Velocity Adjustment in Surface Hopping: Ethylene as a Case Study of the Maximum Error Caused by Direction Choice.

2021 
The most common surface hopping dynamics algorithms require velocity adjustment after hopping to ensure total-energy conservation. Based on the semiclassical analysis, this adjustment must be made parallel to the nonadiabatic coupling vector's direction. Nevertheless, this direction is not always known, and the common practice has been to adjust the velocity in either the linear momentum or velocity directions. This paper benchmarks surface hopping dynamics of photoexcited ethylene with velocity adjustment in several directions, including those of the nonadiabatic coupling vector, the momentum, and the energy gradient difference. It is shown that differences in time constants and structural evolution fall within the statistical uncertainty of the method considering up to 500 trajectories in each dynamics set, rendering the three approaches statistically equivalent.

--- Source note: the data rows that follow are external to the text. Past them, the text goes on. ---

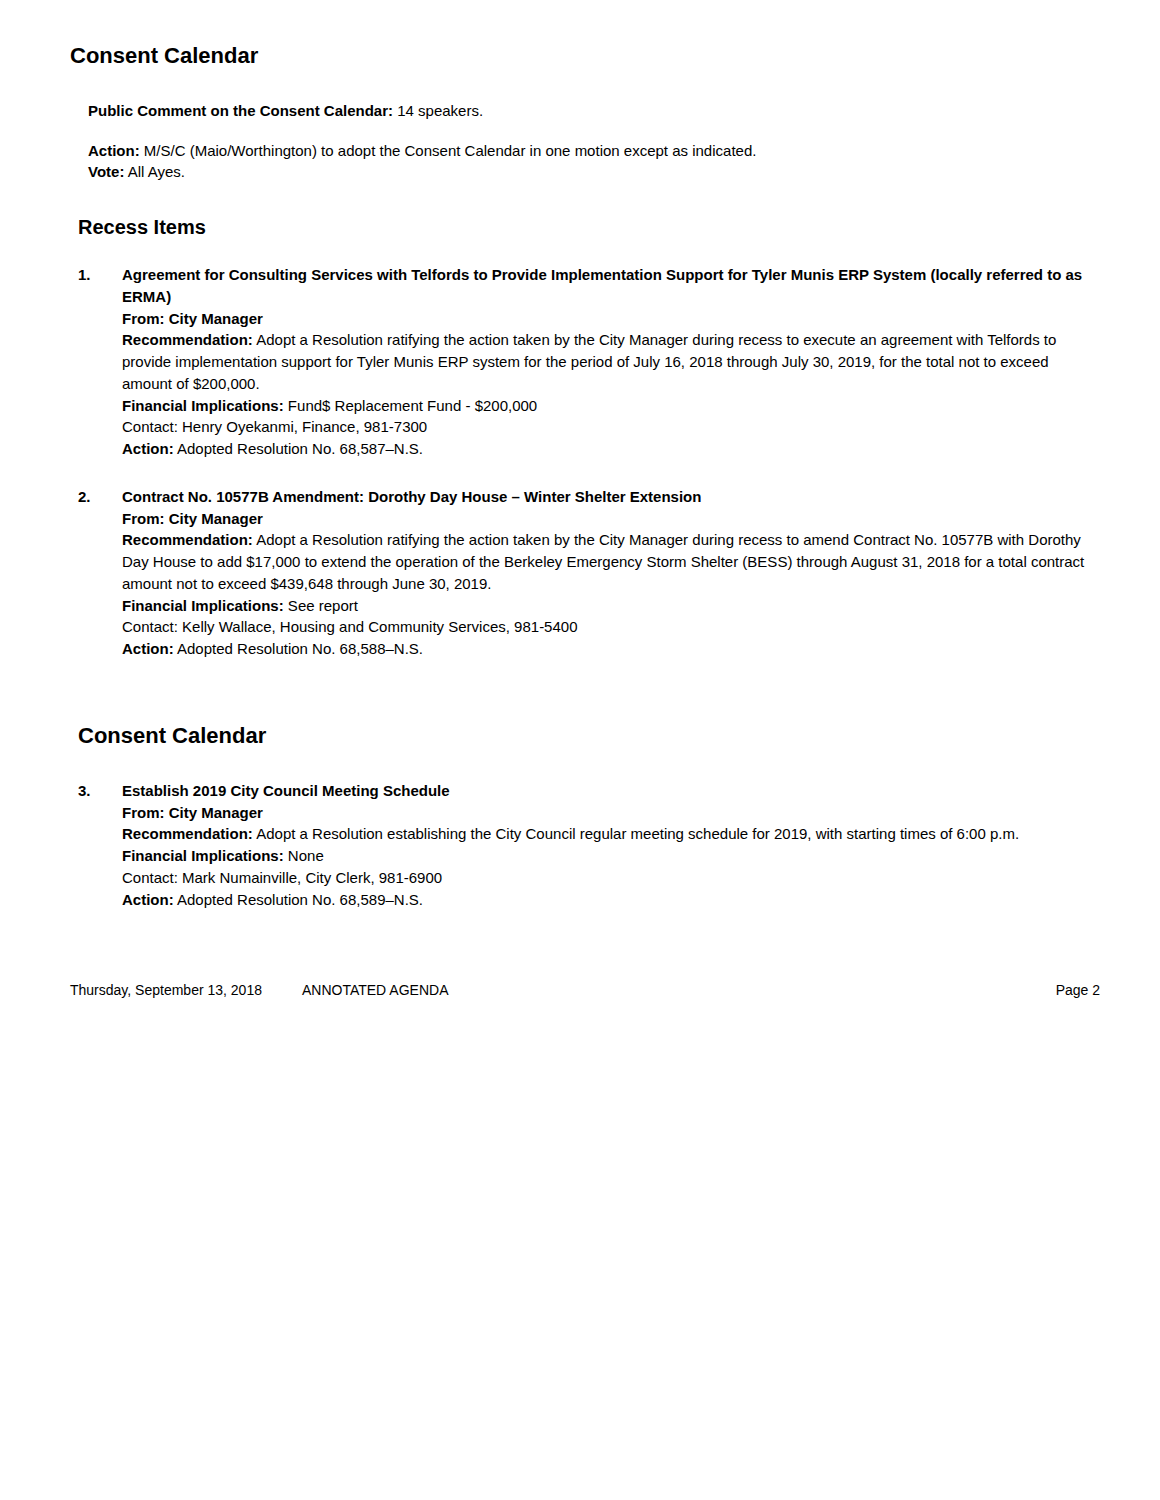Consent Calendar
Public Comment on the Consent Calendar: 14 speakers.
Action: M/S/C (Maio/Worthington) to adopt the Consent Calendar in one motion except as indicated.
Vote: All Ayes.
Recess Items
1.
Agreement for Consulting Services with Telfords to Provide Implementation Support for Tyler Munis ERP System (locally referred to as ERMA)
From: City Manager
Recommendation: Adopt a Resolution ratifying the action taken by the City Manager during recess to execute an agreement with Telfords to provide implementation support for Tyler Munis ERP system for the period of July 16, 2018 through July 30, 2019, for the total not to exceed amount of $200,000.
Financial Implications: Fund$ Replacement Fund - $200,000
Contact: Henry Oyekanmi, Finance, 981-7300
Action: Adopted Resolution No. 68,587–N.S.
2.
Contract No. 10577B Amendment: Dorothy Day House – Winter Shelter Extension
From: City Manager
Recommendation: Adopt a Resolution ratifying the action taken by the City Manager during recess to amend Contract No. 10577B with Dorothy Day House to add $17,000 to extend the operation of the Berkeley Emergency Storm Shelter (BESS) through August 31, 2018 for a total contract amount not to exceed $439,648 through June 30, 2019.
Financial Implications: See report
Contact: Kelly Wallace, Housing and Community Services, 981-5400
Action: Adopted Resolution No. 68,588–N.S.
Consent Calendar
3.
Establish 2019 City Council Meeting Schedule
From: City Manager
Recommendation: Adopt a Resolution establishing the City Council regular meeting schedule for 2019, with starting times of 6:00 p.m.
Financial Implications: None
Contact: Mark Numainville, City Clerk, 981-6900
Action: Adopted Resolution No. 68,589–N.S.
Thursday, September 13, 2018
ANNOTATED AGENDA
Page 2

For larger ensembles beyond 1000 trajectories, significant differences between the results arise, limiting the validity of adjustment in alternative directions. Other possible adjustment directions (velocity, single-state gradients, angular momentum) are evaluated as well. Given the small size of ethylene, the results reported in this paper should be considered an upper limit for the error caused by the choice of the velocity-adjustment direction on surface hopping dynamics.